Well, here we go again. Despite Democrats’ insistence that electoral fraud either does not happen or is not a significant issue, Georgia Secretary of State Brad Raffensperger revealed on Sept. 8 that he would pursue felony charges against voters in his state who voted twice in Georgia’s June primary. The problem is not just intentional fraud, though, as this Georgia case highlights; it is the confusion caused by having parallel systems of voting and the absence of reliable methods of ensuring that only those eligible to vote cast a ballot – and that they are able to do so only once.
…should be an enormous red flag…
Cheating Is Not the Only Problem
A report in The Atlanta Journal-Constitution explains that 150,000 Georgia voters who requested absentee ballots also went in person to polling stations on June 9. It is important to note that this was not a case of 150,000 Georgians attempting to illegally sway the primary elections. One thousand individuals who showed up on polling day had completed and returned absentee ballots. They were still allowed to vote a second time, which should be an enormous red flag to anyone sincerely interested in preserving the integrity of elections.
The remainder of the 150,000 in question had requested absentee ballots. At this point, it is known – or perhaps assumed – that they did not receive those ballots, and so they decided to vote in person.
Not only is Raffensperger dealing with 1,000 cases of intentional electoral fraud but also a couple of other significant problems. In the first place, people who had already completed and returned primary ballots were permitted to vote – again – instead of being turned away. In the second place, some 140,000 Georgians never received the ballots they requested or did not receive them in time to return them and have their votes recorded.
A Problem Too Small to Cause Concern?
As the secretary of state points out, absentee voting in Georgia has increased to around 50% in this election season, compared to about 5% in previous cycles. When only 5% of voters are using absentee or mail-in ballots, it is easy to argue that elections cannot be stolen, even if those absentee voters cast additional in-person votes. When half the state’s voters are using this obviously mismanaged system, though, the potential problems become exponentially greater.
Raffensperger concedes that double-voting did not change the results of any primary races. Still, does that fact – assuming it is verifiable – mean that Americans should not be concerned about the integrity of election results? Let us use the analogy of foreign powers interfering in U.S. elections: In 2016, none of Russia’s active measures changed the outcome of the election. This statement has not been refuted by the Department of Justice, the Federal Bureau of Investigation, or any U.S. intelligence agency. Should Americans not be alarmed that foreign adversaries attempt to meddle in America’s political system? According to Democrats – and many Republicans – Americans should be extremely concerned about this interference.
Every Vote Should Count — Once
So it is with not only deliberate electoral fraud but also the potential for voting irregularities caused by an inability to ascertain who has voted and who has not – and who has voted both by mail and in person.

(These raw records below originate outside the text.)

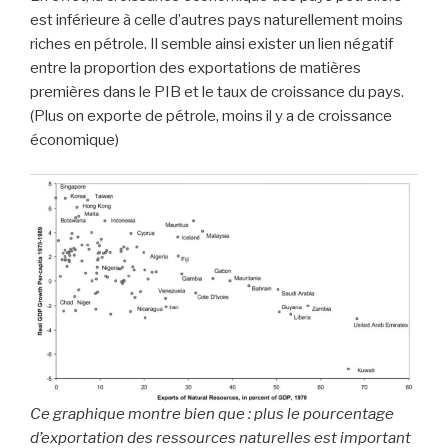
est inférieure à celle d’autres pays naturellement moins
riches en pétrole. Il semble ainsi exister un lien négatif
entre la proportion des exportations de matières
premières dans le PIB et le taux de croissance du pays.
(Plus on exporte de pétrole, moins il y a de croissance
économique)
Ce graphique montre bien que : plus le pourcentage
d’exportation des ressources naturelles est important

The fact that these problems supposedly have not led to distorted election results is not a good enough reason to dismiss them as not significant.
Whether we are talking about people who are deliberately “gaming the system,” as Raffensperger puts it, or voters who do not receive the ballots they requested by mail, we are looking at a massive failure to protect our elections.
Democrats love to talk about ensuring that every vote counts. They are absolutely right to do so. If this were truly a concern of theirs, they would insist on creating electoral systems that require all individuals able to do so to present themselves in person at a polling station, provide documented evidence that they are eligible to vote, and complete one ballot. Anything else makes a mockery of the democratic process so many politicians pretend to hold so dear.